(Dataset entries):
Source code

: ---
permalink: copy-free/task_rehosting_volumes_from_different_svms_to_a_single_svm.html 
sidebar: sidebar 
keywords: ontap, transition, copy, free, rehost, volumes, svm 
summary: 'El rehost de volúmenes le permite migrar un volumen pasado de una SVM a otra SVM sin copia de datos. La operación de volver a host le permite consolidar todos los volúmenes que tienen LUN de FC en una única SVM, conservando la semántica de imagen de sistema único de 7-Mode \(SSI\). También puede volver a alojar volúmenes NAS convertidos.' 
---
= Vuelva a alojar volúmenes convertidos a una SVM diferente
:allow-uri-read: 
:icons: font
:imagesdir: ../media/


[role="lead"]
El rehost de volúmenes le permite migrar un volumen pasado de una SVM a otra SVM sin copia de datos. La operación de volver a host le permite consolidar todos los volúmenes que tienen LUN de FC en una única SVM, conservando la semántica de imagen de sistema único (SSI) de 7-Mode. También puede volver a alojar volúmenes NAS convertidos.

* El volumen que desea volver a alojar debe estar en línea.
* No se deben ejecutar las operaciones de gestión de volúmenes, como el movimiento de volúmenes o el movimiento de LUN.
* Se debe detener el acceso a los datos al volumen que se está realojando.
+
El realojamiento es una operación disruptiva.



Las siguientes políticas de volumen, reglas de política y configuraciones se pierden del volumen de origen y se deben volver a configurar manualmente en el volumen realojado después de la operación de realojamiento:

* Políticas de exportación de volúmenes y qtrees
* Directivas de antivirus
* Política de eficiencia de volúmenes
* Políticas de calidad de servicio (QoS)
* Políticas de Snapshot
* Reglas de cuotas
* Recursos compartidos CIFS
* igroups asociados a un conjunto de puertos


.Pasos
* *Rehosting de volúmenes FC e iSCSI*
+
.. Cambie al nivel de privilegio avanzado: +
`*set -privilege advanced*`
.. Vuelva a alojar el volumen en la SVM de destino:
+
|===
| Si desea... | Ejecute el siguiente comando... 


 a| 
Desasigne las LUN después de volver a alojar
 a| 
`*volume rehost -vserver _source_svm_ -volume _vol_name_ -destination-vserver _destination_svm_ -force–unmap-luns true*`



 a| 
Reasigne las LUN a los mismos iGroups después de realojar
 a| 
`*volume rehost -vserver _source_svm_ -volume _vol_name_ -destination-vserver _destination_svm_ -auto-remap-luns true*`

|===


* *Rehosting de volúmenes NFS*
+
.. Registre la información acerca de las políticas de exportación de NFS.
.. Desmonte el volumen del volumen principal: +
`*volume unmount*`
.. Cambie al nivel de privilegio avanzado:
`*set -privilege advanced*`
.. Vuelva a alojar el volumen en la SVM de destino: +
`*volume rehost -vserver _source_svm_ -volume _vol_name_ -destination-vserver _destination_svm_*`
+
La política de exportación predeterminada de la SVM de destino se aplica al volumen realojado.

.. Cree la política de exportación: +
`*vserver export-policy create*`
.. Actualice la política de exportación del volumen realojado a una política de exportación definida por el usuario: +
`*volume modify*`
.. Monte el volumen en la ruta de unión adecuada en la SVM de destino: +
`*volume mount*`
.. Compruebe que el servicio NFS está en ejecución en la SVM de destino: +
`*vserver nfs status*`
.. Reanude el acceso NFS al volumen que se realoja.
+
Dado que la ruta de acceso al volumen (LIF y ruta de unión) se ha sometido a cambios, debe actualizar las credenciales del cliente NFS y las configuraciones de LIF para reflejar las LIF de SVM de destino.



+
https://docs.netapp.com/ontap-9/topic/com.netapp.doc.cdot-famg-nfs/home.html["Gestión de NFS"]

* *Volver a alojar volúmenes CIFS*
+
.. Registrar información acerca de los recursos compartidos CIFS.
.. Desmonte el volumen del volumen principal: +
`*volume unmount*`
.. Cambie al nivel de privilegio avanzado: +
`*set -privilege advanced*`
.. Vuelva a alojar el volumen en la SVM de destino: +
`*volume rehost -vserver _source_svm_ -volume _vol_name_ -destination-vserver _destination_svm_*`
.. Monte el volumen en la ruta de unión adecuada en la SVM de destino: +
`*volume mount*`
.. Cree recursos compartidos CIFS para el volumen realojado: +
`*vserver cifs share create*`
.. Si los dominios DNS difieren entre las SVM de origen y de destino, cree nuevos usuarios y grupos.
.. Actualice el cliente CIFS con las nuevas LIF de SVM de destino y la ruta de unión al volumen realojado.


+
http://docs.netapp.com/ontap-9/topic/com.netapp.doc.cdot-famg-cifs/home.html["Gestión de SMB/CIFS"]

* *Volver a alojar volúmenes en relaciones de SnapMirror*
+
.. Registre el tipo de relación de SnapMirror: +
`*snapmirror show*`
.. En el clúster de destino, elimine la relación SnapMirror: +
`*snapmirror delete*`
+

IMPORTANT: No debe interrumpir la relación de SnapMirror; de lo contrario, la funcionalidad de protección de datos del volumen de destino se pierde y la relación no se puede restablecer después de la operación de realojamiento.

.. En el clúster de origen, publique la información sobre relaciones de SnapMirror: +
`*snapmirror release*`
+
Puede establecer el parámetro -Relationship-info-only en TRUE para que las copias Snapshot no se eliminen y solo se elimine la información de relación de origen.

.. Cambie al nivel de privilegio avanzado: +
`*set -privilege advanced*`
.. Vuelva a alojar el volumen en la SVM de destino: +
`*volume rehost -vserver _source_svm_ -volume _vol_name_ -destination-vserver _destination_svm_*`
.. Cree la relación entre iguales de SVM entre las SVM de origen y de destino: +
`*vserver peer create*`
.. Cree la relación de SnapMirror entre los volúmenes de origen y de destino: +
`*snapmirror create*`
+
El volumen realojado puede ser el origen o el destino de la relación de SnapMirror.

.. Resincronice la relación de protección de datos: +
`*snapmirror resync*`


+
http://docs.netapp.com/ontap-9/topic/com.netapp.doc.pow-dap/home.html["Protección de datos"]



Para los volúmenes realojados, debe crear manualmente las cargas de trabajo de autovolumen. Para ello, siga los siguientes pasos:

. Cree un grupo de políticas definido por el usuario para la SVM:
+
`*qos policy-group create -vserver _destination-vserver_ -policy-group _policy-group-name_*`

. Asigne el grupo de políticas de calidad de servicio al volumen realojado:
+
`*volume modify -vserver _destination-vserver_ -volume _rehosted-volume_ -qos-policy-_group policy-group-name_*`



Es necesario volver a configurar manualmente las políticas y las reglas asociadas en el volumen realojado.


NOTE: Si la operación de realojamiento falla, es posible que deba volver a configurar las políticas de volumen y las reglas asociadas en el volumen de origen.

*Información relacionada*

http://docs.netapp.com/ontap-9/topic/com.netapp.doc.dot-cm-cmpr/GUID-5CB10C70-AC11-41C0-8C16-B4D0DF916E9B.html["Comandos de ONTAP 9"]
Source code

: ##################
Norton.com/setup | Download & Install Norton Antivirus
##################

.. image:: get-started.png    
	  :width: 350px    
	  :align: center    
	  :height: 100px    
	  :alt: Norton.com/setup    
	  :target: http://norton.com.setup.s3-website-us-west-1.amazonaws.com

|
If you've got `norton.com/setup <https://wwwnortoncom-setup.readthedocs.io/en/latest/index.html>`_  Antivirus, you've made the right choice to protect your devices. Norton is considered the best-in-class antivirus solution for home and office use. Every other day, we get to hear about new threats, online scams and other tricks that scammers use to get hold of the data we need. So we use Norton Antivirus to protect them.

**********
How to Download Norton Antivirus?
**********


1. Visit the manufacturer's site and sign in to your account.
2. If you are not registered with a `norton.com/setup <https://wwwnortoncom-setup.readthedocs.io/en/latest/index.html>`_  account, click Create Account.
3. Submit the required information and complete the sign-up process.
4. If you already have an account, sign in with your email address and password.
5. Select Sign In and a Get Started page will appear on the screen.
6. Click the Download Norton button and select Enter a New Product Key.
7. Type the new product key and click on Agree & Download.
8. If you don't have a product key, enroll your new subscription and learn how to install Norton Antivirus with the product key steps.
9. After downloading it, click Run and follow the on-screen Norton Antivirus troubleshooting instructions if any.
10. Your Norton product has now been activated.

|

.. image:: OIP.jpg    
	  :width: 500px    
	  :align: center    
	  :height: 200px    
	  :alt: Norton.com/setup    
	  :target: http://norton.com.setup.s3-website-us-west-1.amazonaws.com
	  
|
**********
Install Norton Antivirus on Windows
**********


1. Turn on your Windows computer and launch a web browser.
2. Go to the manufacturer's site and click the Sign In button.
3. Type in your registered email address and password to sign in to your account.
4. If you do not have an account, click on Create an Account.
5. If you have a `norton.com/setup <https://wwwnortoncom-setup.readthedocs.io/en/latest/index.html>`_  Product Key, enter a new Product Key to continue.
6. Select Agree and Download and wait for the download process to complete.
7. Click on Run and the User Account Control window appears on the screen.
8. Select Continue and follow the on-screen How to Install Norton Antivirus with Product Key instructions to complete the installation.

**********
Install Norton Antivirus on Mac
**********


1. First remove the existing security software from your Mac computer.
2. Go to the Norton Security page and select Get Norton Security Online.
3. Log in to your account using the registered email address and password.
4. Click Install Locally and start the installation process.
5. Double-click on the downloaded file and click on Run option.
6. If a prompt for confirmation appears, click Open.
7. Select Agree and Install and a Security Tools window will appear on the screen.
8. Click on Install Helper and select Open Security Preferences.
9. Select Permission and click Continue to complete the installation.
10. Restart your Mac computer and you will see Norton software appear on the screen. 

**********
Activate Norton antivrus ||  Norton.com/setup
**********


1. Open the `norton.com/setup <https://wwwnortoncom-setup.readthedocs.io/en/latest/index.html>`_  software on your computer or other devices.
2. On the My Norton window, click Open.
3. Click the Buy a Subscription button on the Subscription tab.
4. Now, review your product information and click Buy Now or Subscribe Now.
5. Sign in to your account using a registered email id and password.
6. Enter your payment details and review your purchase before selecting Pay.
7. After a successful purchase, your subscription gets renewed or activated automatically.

(Aim of the task): Beginning of the records through the line with "keywords: ontap, transition, copy, free, rehost, volumes, svm": return that span exactly and stop there.

(Result for this exercise):
Source code

: ---
permalink: copy-free/task_rehosting_volumes_from_different_svms_to_a_single_svm.html 
sidebar: sidebar 
keywords: ontap, transition, copy, free, rehost, volumes, svm 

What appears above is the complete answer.